WORK TO COMPLETE – If a line in the entries below includes the string "View", copy it out.

SUPPLIED DATA –

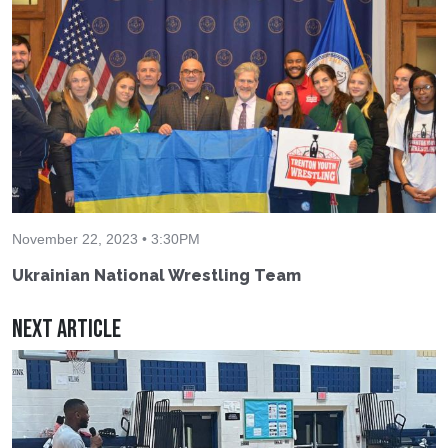
November 22, 2023 • 3:30PM
Ukrainian National Wrestling Team
Next Article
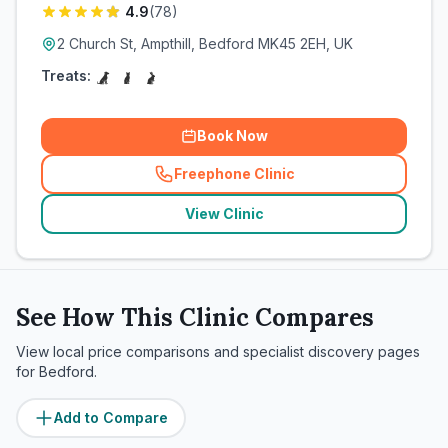
4.9
(
78
)
2 Church St, Ampthill, Bedford MK45 2EH, UK
Treats:
Book Now
Freephone Clinic
(
related_clinics_call
)
View Clinic
See How This Clinic Compares
View local price comparisons and specialist discovery pages
for
Bedford
.
Add to Compare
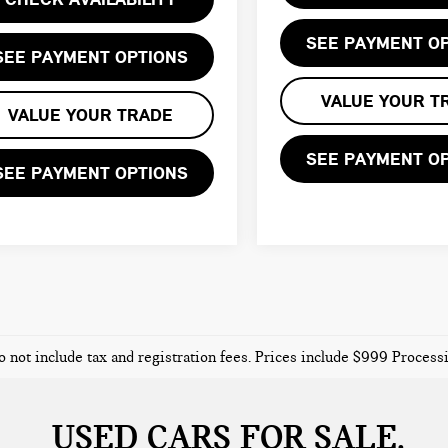
SEE PAYMENT O
SEE PAYMENT OPTIONS
VALUE YOUR T
VALUE YOUR TRADE
SEE PAYMENT O
SEE PAYMENT OPTIONS
o not include tax and registration fees. Prices include $999 Proces
USED CARS FOR SALE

ANSWER TO THE PROBLEM –
View Clinic
View local price comparisons and specialist discovery pages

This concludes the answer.